**WORK INSTRUCTIONS:**
Here are the records. Write out exactly the lines between the one holding "7: (288, 379)" and the one holding "21: (260, 268)", inclusive.

**DATA FOR REVIEW:**
-- Opening Marker --

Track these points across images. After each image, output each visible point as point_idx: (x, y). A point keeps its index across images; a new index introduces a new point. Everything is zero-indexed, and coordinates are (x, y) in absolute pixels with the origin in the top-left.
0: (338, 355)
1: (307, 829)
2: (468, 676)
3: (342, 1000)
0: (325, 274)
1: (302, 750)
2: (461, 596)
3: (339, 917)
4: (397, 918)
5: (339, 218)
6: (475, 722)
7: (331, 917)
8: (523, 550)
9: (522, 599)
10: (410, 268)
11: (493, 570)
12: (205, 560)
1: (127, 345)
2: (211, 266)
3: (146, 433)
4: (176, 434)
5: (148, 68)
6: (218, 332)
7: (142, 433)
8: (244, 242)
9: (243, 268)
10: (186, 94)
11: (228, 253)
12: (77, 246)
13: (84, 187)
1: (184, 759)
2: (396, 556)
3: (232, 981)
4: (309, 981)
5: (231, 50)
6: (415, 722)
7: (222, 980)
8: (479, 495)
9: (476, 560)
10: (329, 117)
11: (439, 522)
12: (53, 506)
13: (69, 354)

-- Closing Marker --
-- Opening Marker --

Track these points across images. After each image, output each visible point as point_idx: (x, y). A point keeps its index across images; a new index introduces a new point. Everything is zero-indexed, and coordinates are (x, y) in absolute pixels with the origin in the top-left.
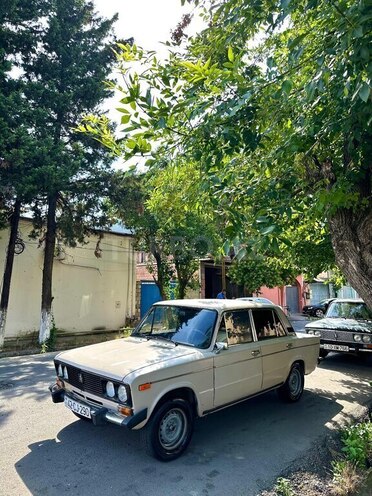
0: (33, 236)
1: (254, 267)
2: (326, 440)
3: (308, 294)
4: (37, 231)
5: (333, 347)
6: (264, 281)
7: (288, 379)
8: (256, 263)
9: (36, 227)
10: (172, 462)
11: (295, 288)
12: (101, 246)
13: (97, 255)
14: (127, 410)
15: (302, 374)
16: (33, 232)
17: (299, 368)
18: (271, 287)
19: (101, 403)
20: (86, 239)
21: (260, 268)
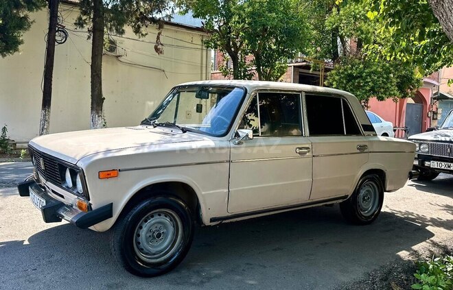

-- Closing Marker --

**ANSWER SECTION:**
7: (288, 379)
8: (256, 263)
9: (36, 227)
10: (172, 462)
11: (295, 288)
12: (101, 246)
13: (97, 255)
14: (127, 410)
15: (302, 374)
16: (33, 232)
17: (299, 368)
18: (271, 287)
19: (101, 403)
20: (86, 239)
21: (260, 268)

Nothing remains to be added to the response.